Above we showed how variant and branch-based PCA are equivalent. But the ARG is a much richer data type than the genotype matrix. ARGs contain information about the historic relationships between the samples (possibly blurred by a inference step). Branch PCA allows one to specify a time window over which the PCA is to be computed, something that cannot be done for SNP PCA. Next, we compute PCA in time slices with breaks 0, 10, 100, 1000, 10,000, 100,000, 100,0000, 1,000,000, and 10,000,000. The results are stored in a list.

pctime=[tsm.pca(num_components=10, time_windows=[10**i, 10**(i+1)]) for i in range(8)]

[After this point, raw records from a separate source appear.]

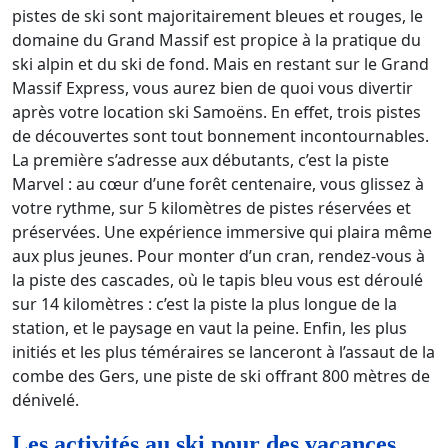
pistes de ski sont majoritairement bleues et rouges, le
domaine du Grand Massif est propice à la pratique du
ski alpin et du ski de fond. Mais en restant sur le Grand
Massif Express, vous aurez bien de quoi vous divertir
après votre location ski Samoëns. En effet, trois pistes
de découvertes sont tout bonnement incontournables.
La première s’adresse aux débutants, c’est la piste
Marvel : au cœur d’une forêt centenaire, vous glissez à
votre rythme, sur 5 kilomètres de pistes réservées et
préservées. Une expérience immersive qui plaira même
aux plus jeunes. Pour monter d’un cran, rendez-vous à
la piste des cascades, où le tapis bleu vous est déroulé
sur 14 kilomètres : c’est la piste la plus longue de la
station, et le paysage en vaut la peine. Enfin, les plus
initiés et les plus téméraires se lanceront à l’assaut de la
combe des Gers, une piste de ski offrant 800 mètres de
dénivelé.
Les activités au ski pour des vacances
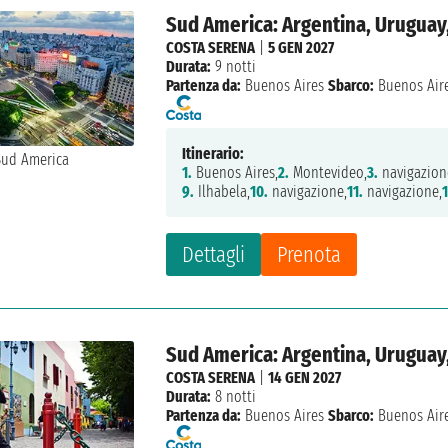
Sud America: Argentina, Uruguay,
COSTA SERENA
|
5 GEN 2027
Durata:
9 notti
Partenza da:
Buenos Aires
Sbarco:
Buenos Air
Itinerario:
1.
Buenos Aires,
2.
Montevideo,
3.
navigazion
9.
Ilhabela,
10.
navigazione,
11.
navigazione,
Dettagli
Prenota
Sud America: Argentina, Uruguay,
COSTA SERENA
|
14 GEN 2027
Durata:
8 notti
Partenza da:
Buenos Aires
Sbarco:
Buenos Air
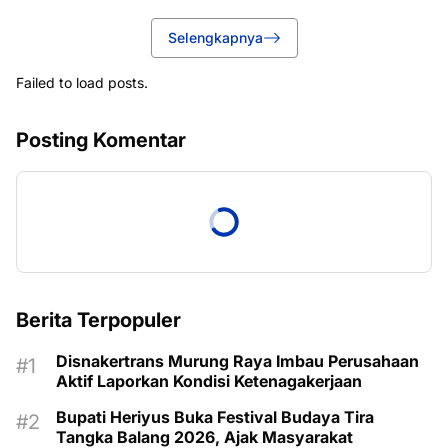
Selengkapnya
Failed to load posts.
Posting Komentar
Berita Terpopuler
Disnakertrans Murung Raya Imbau Perusahaan
Aktif Laporkan Kondisi Ketenagakerjaan
Bupati Heriyus Buka Festival Budaya Tira
Tangka Balang 2026, Ajak Masyarakat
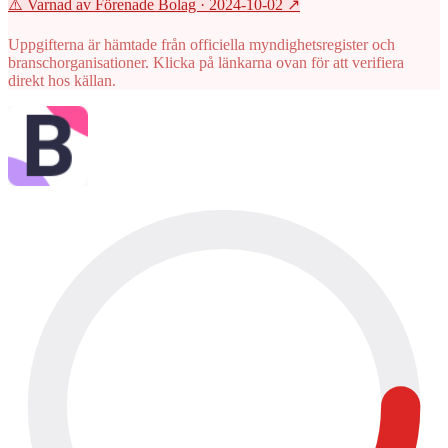
⚠️ Varnad av Förenade Bolag
· 2024-10-02
↗
Uppgifterna är hämtade från officiella myndighetsregister och
branschorganisationer. Klicka på länkarna ovan för att verifiera
direkt hos källan.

Being of class PCAResult, the elements of the list have a factors property. This has a shape of (100,10). I.e., 10 PCs for 100 haplotypes.

pctime[0].factors.shape
(100, 10)
for i in range(8):
    evecs = pctime[i].factors[:,:10]

    plt.scatter(evecs[:,0],
                evecs[:,1],
                c=np.repeat(range(5), 20))
    plt.title(f"Branch PCA, (window: {10**i} - {10**(i+1)} gens)")
    plt.show()
_images/63952028463c1d65bed0fa2d70388227a8c4a2360247afd6def6c3e5eac771f5.png _images/2927c90bb481b9ac56b8296e11ae923b14234057e46338a4e8d159adfb04e870.png _images/8eee4c9df99187691febdd8934901e23115a2b35e362e48d10d4c633b8c960f7.png _images/d3abf1cf657111ca4d5a4b1f87f890e8e59ea999fa75da3a73c075008ec5ceb7.png _images/c701fea1cf8f5d66612a72fef6c25d3c15aaa444a49fb023bd8cc3a70f589a8d.png _images/21b354ad489239d120ebf0441cc405c1c20e57d5d3cecd1ae667af3fa9def143.png _images/bbd77a3a50728c07e8a7cd8928455ef729fb69d09d39362459fd6aa1fcf38514.png _images/e0038890894976df5fe671ff90fc01d7ce11f982395e7462cbf7ee6ac4413f1a.png

When selecting a very old window, each individual contributes to its own PC, causing most to be plotted at the origin (0,0). We can see this when inspecting the oldest window’s PC scores, which are an identityt matrix. All haplotypes below the first two have 0 entries for the first two PC scores (the two left-most columns).

pctime[7].factors[:20,:10]
array([[1., 0., 0., 0., 0., 0., 0., 0., 0., 0.],
       [0., 1., 0., 0., 0., 0., 0., 0., 0., 0.],
       [0., 0., 1., 0., 0., 0., 0., 0., 0., 0.],
       [0., 0., 0., 1., 0., 0., 0., 0., 0., 0.],
       [0., 0., 0., 0., 1., 0., 0., 0., 0., 0.],
       [0., 0., 0., 0., 0., 1., 0., 0., 0., 0.],
       [0., 0., 0., 0., 0., 0., 1., 0., 0., 0.],
       [0., 0., 0., 0., 0., 0., 0., 1., 0., 0.],
       [0., 0., 0., 0., 0., 0., 0., 0., 1., 0.],
       [0., 0., 0., 0., 0., 0., 0., 0., 0., 1.],
       [0., 0., 0., 0., 0., 0., 0., 0., 0., 0.],
       [0., 0., 0., 0., 0., 0., 0., 0., 0., 0.],
       [0., 0., 0., 0., 0., 0., 0., 0., 0., 0.],
       [0., 0., 0., 0., 0., 0., 0., 0., 0., 0.],
       [0., 0., 0., 0., 0., 0., 0., 0., 0., 0.],
       [0., 0., 0., 0., 0., 0., 0., 0., 0., 0.],
       [0., 0., 0., 0., 0., 0., 0., 0., 0., 0.],
       [0., 0., 0., 0., 0., 0., 0., 0., 0., 0.],
       [0., 0., 0., 0., 0., 0., 0., 0., 0., 0.],
       [0., 0., 0., 0., 0., 0., 0., 0., 0., 0.]])

Empirical data#

Here, we demonstrated using simulated data how SNPs and ARG branches lead to equivalent PCA results. For empirical data, the ancestral states of variant sites are not known a priori, which will in practice often lead to polarisation differences. That may affect the outcome of PCA.

TODO: Extend Tutorial to empirical data.